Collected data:

^^^^^^^^^^^^^^^^

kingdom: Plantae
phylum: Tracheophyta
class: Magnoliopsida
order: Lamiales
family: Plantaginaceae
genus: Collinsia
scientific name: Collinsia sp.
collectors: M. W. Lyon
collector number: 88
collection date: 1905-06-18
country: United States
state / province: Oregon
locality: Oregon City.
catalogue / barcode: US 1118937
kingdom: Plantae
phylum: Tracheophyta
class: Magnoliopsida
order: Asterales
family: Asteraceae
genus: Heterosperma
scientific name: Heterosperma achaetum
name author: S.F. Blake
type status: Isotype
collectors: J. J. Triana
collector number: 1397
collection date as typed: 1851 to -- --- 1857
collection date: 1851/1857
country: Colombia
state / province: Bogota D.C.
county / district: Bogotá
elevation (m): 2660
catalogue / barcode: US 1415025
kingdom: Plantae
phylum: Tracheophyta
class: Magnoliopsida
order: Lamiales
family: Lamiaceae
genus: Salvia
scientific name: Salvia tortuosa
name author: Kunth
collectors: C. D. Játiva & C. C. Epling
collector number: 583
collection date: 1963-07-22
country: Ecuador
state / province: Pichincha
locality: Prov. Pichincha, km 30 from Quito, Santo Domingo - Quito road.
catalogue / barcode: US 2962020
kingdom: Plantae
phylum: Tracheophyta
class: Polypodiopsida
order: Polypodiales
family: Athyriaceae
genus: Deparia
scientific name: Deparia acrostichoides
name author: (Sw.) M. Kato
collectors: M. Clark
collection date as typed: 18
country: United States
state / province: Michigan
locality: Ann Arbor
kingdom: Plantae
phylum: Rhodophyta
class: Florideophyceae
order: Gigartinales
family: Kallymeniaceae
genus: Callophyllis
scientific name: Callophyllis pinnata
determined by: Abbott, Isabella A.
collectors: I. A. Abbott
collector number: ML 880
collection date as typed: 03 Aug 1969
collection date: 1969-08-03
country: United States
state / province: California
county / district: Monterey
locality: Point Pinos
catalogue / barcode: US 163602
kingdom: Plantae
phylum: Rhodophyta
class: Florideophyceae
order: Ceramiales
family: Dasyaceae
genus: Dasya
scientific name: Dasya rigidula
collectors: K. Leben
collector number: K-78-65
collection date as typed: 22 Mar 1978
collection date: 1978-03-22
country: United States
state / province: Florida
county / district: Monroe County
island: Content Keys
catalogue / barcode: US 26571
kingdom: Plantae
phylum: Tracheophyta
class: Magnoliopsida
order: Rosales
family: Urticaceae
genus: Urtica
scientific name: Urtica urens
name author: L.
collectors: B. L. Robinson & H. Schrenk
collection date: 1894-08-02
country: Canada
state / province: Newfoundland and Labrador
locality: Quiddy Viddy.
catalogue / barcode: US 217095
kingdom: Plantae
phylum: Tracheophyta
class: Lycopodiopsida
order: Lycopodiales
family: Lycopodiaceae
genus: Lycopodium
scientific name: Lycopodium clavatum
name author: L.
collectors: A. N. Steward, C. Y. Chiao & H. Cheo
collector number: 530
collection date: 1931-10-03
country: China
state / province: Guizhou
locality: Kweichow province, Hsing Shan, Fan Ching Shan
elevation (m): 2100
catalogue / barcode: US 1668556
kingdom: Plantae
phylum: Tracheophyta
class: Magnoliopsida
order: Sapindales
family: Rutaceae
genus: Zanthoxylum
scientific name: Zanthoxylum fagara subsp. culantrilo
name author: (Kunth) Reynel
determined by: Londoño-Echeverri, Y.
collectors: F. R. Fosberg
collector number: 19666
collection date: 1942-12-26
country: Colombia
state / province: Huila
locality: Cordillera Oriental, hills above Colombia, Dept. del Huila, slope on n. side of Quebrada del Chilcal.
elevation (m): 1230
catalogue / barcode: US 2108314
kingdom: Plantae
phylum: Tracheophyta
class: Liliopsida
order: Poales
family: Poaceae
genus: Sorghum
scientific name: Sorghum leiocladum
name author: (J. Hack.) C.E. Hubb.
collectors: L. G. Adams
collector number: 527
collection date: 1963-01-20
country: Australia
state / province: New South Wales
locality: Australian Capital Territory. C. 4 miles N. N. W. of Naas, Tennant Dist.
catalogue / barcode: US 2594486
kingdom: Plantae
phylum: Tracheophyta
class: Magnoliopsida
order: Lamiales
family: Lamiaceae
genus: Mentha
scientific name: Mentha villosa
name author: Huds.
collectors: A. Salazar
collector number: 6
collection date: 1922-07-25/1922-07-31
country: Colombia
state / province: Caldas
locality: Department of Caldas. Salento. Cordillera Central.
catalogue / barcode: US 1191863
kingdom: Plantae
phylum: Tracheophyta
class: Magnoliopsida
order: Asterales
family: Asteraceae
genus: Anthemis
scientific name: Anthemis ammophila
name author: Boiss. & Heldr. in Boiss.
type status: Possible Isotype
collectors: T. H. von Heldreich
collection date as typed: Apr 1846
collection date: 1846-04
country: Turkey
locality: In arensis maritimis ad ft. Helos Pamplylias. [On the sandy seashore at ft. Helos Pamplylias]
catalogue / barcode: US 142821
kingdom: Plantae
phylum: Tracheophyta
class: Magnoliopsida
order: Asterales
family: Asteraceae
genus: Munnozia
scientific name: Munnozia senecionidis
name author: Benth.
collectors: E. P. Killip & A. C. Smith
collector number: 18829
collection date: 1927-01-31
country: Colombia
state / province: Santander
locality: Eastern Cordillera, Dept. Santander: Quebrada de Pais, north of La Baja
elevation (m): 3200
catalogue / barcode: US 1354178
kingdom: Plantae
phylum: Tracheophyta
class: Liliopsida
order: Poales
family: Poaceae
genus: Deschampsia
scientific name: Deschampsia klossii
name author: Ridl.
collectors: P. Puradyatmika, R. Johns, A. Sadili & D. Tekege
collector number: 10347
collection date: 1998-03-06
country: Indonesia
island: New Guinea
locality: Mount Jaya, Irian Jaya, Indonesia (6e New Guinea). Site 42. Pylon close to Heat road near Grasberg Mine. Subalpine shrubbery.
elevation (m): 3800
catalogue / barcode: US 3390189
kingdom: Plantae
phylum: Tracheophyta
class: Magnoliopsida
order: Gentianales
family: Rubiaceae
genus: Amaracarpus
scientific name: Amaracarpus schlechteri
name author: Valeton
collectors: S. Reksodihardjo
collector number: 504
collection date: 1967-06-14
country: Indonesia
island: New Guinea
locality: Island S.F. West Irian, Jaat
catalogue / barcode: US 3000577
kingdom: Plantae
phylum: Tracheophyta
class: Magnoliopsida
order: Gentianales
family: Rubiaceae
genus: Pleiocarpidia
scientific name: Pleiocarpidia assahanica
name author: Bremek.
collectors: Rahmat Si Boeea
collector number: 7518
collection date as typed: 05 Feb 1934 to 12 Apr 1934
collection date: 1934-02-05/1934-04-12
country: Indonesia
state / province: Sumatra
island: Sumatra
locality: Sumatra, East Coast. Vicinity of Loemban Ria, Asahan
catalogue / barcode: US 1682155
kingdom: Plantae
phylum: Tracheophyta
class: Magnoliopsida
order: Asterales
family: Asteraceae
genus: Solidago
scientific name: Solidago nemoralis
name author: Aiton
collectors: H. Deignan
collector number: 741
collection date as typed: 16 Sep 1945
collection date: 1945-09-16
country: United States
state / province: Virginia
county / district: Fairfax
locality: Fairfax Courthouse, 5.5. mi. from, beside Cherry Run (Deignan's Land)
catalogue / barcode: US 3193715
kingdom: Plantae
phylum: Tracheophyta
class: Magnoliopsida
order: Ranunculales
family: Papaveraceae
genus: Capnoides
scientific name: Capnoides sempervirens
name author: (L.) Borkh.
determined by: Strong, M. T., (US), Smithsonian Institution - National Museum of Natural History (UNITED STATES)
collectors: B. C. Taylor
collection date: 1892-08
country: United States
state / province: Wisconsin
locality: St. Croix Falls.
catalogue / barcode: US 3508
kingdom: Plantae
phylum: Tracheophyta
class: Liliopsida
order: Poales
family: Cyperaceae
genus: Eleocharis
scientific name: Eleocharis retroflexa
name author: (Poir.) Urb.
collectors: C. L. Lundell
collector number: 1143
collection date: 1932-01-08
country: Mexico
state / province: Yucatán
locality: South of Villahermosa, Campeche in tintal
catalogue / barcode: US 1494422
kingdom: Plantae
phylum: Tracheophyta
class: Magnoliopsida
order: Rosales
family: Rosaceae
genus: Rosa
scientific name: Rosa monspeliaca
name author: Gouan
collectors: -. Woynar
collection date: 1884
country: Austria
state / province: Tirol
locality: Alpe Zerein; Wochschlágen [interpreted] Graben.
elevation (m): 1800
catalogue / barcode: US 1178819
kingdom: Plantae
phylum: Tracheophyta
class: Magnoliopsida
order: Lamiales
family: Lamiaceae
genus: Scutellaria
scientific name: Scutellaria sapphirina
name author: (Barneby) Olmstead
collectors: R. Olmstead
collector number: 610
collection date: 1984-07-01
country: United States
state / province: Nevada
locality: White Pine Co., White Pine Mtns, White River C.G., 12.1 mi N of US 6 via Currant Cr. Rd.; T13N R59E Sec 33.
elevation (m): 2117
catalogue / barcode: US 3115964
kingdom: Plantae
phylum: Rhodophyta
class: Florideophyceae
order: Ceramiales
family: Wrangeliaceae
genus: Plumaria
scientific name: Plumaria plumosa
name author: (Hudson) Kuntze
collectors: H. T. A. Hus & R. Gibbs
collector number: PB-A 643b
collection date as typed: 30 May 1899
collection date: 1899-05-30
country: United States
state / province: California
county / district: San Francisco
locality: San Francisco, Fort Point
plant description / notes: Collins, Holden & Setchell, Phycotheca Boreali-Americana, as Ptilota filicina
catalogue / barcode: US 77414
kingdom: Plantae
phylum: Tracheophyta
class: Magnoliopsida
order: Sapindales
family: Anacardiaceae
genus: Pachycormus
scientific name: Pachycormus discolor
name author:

^^^^^^^^^^^^^^^^

■ **What is expected**
Beginning at the line that has "order: Ranunculales" and stopping after the line that has "county / district: San Francisco", rewrite those lines of the items, substituting "region" for "state / province" and leaving everything else unchanged.

■ **Result of the task**
order: Ranunculales
family: Papaveraceae
genus: Capnoides
scientific name: Capnoides sempervirens
name author: (L.) Borkh.
determined by: Strong, M. T., (US), Smithsonian Institution - National Museum of Natural History (UNITED STATES)
collectors: B. C. Taylor
collection date: 1892-08
country: United States
region: Wisconsin
locality: St. Croix Falls.
catalogue / barcode: US 3508
kingdom: Plantae
phylum: Tracheophyta
class: Liliopsida
order: Poales
family: Cyperaceae
genus: Eleocharis
scientific name: Eleocharis retroflexa
name author: (Poir.) Urb.
collectors: C. L. Lundell
collector number: 1143
collection date: 1932-01-08
country: Mexico
region: Yucatán
locality: South of Villahermosa, Campeche in tintal
catalogue / barcode: US 1494422
kingdom: Plantae
phylum: Tracheophyta
class: Magnoliopsida
order: Rosales
family: Rosaceae
genus: Rosa
scientific name: Rosa monspeliaca
name author: Gouan
collectors: -. Woynar
collection date: 1884
country: Austria
region: Tirol
locality: Alpe Zerein; Wochschlágen [interpreted] Graben.
elevation (m): 1800
catalogue / barcode: US 1178819
kingdom: Plantae
phylum: Tracheophyta
class: Magnoliopsida
order: Lamiales
family: Lamiaceae
genus: Scutellaria
scientific name: Scutellaria sapphirina
name author: (Barneby) Olmstead
collectors: R. Olmstead
collector number: 610
collection date: 1984-07-01
country: United States
region: Nevada
locality: White Pine Co., White Pine Mtns, White River C.G., 12.1 mi N of US 6 via Currant Cr. Rd.; T13N R59E Sec 33.
elevation (m): 2117
catalogue / barcode: US 3115964
kingdom: Plantae
phylum: Rhodophyta
class: Florideophyceae
order: Ceramiales
family: Wrangeliaceae
genus: Plumaria
scientific name: Plumaria plumosa
name author: (Hudson) Kuntze
collectors: H. T. A. Hus & R. Gibbs
collector number: PB-A 643b
collection date as typed: 30 May 1899
collection date: 1899-05-30
country: United States
region: California
county / district: San Francisco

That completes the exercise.